Post  Max on Fri Oct 15, 2010 1:28 am

Okay, okay, I'm a big nerd.

1) Take 2 quarters. Each quarter has heads or tails. Outcome of flipping both coins can be either two heads, two tails, or one head and one tail.

2) How much would it take for someone to accept a bet against you if you take 1 head and 1 tails and they take the other two possibilities? 2/3 odds in their favour and 1/3 odds in your favour means they should be willing to accept a wager of $0.67 vs. your wager of $ 0.33. 67% x $0.67 - 33% x $0.33 = expected value of $0.00.

3) Give them better odds. Offer to pay $0.40 each time the coins land with anything other than 1 head and 1 tail if they agreed to pay $0.60 each time the coins land with 1 head and one tail. 67% x $0.40 - 33% x -$0.60 = expected value of $0.10, therefore this is a good deal for your opponent and logically they should accept.

4) The catch. In fact your odds of landing 1 head and 1 tail are not 1/3. They are 2/4. Possible outcomes are actually A=heads, B=heads; A=heads, B=tails; A=tails, B=heads; A=tails, B=tails. 50% x $0.40 - 50% x $0.60 = expected value of -$0.20. A losing proposition for your opponent. You are relying on your opponent to use superficial logic without completely understanding the way the game works.

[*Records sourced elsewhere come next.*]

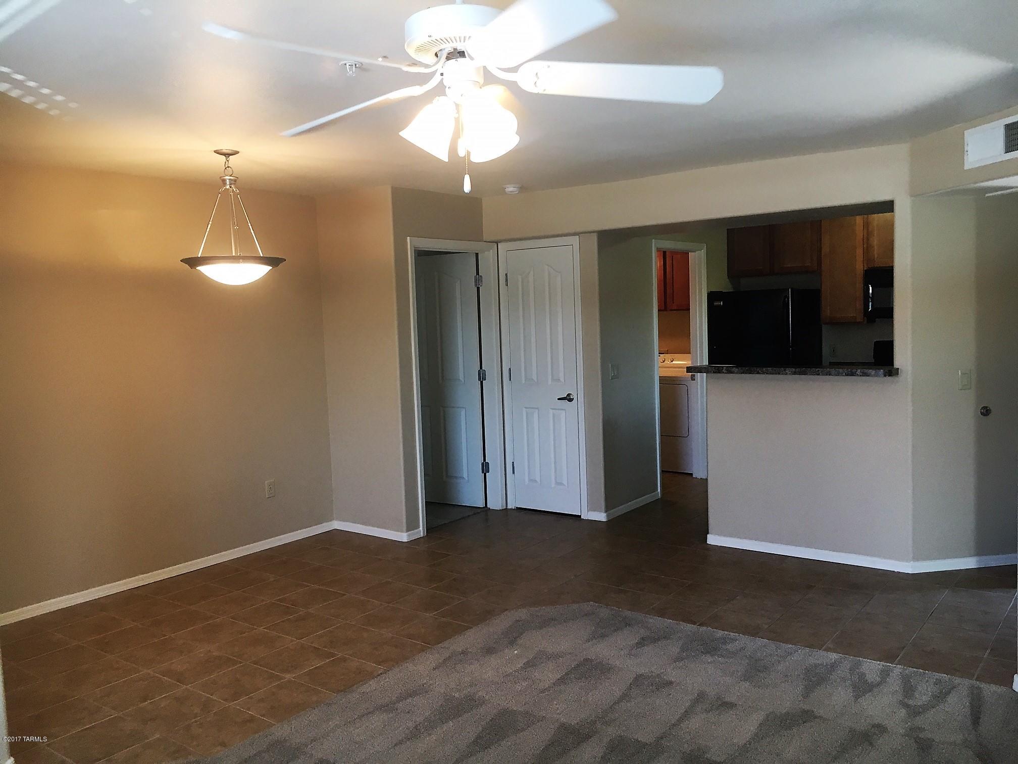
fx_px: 853
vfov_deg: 48.2
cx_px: 509
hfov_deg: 61.7
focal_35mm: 29
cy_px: 382
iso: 40
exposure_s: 1/30
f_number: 2.2
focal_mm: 4.15
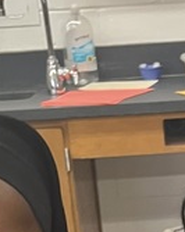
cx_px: 235
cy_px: 406
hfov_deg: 9.7
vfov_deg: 11.6
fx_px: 1071
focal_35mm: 156
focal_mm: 5.1
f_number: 1.6
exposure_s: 1/60
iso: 250
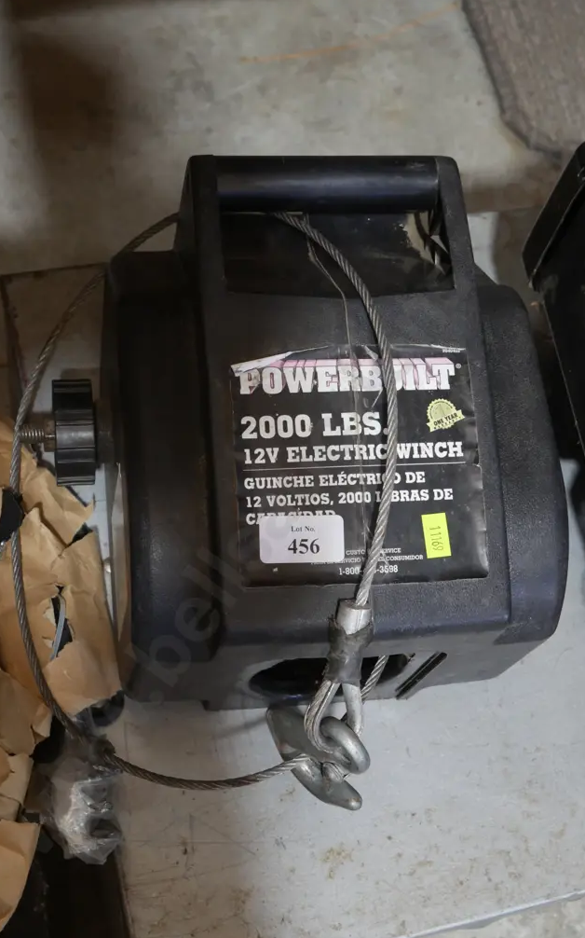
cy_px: 470
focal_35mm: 54
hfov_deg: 24.0
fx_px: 1379
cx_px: 308
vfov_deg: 37.5
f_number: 5.3
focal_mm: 25
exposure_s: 1/60
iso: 640
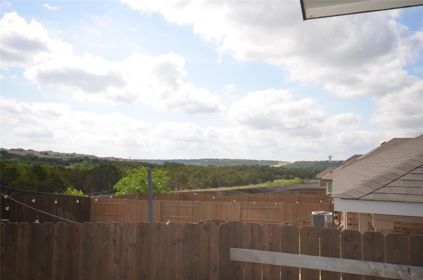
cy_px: 140
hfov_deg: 62.0
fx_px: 352
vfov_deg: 43.4
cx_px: 212
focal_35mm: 30
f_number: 9
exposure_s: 1/200
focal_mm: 20
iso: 100
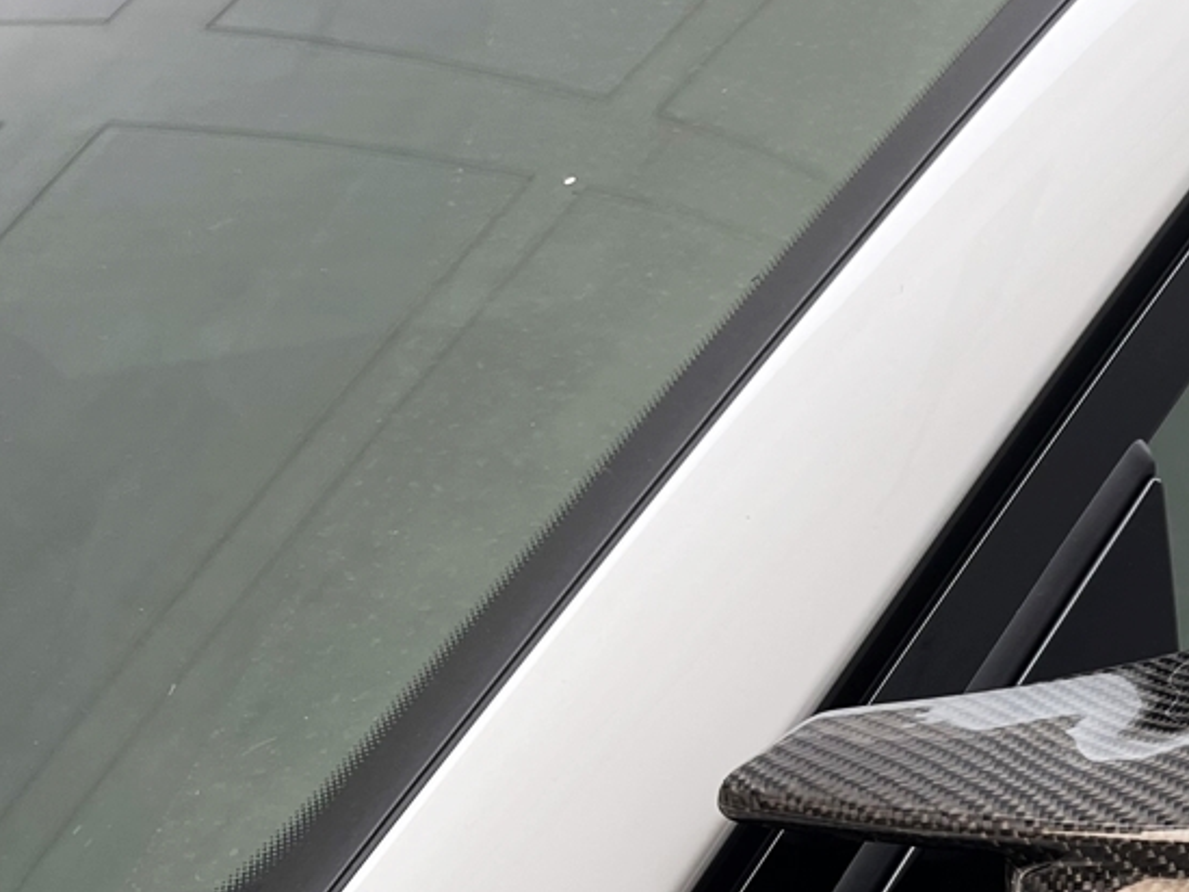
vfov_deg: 19.9
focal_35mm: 71
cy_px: 965
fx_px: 2439
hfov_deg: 24.7
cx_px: 1432
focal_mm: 5.1
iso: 40
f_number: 1.6
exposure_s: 1/121
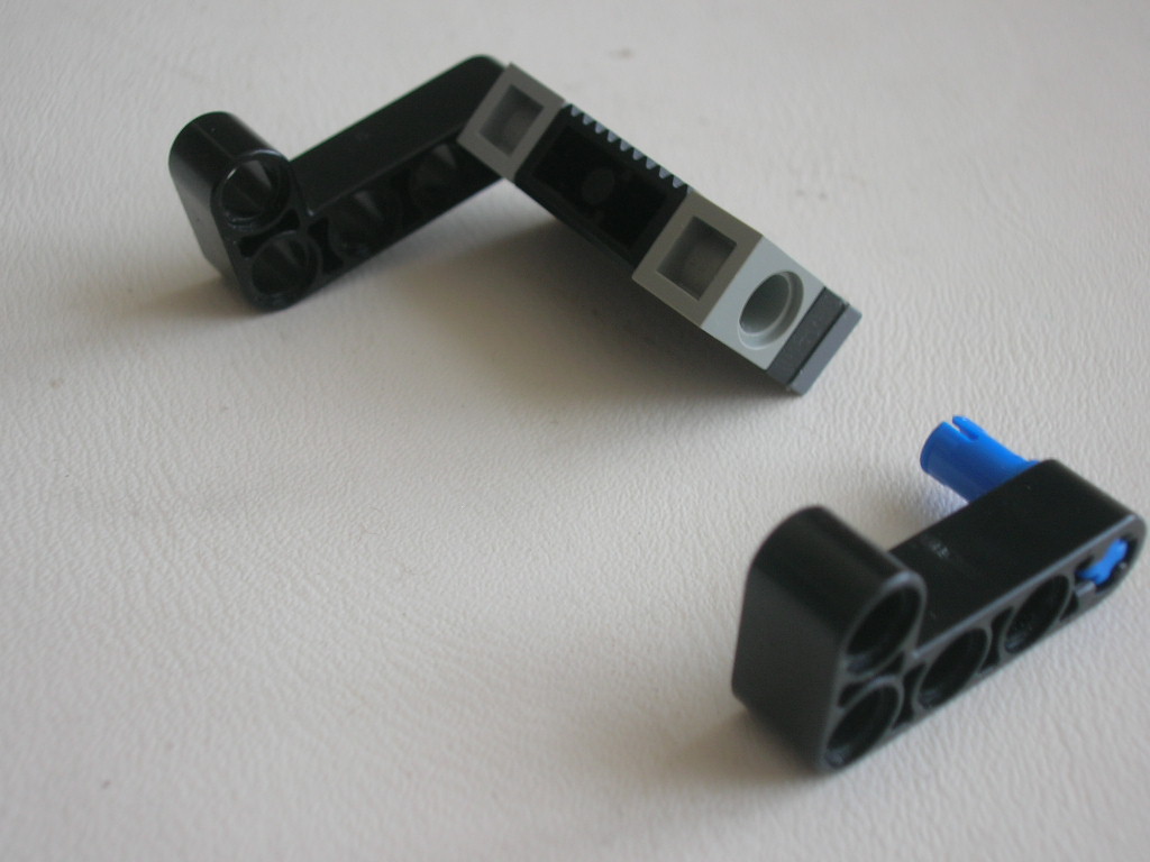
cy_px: 431
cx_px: 575
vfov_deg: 29.1
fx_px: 1661
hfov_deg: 38.2
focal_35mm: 50
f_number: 3.3
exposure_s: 1/13.4
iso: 50
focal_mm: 8.4
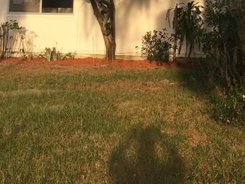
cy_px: -87
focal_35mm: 99
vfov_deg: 14.1
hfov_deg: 19.8
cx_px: 143
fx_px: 701
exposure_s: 1/694
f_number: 2.2
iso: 32
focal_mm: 4.15
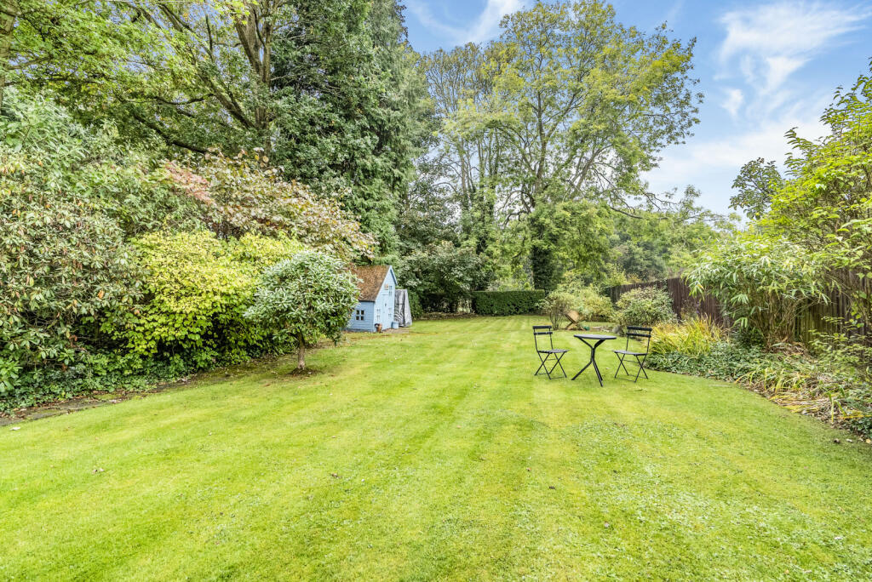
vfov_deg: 73.8
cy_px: 291
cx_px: 436
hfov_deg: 96.7
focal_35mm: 16
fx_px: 388
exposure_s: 1/125
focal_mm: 16
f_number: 7.1
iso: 800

The lesson: you will find the stock markets (or at least the investors) work in the same way. We adhere to our own superficial understanding of the rules (assuming efficient markets, no collusion, no manipulation), and assume we can forecast what will happen in the future based on historical patterns. In my experience, reality is far more complicated and difficult to predict than any model is capable of. There are some things which are constants, and it is possible to have a theory and be right from time to time, but in my opinion your forecast should represent a range of probabilities and expected gain or loss with each outcome rather than predict a specific result. This approach is referred to in statistics as Expected Value and will provide a much clearer picture of the risk vs. reward tradeoff.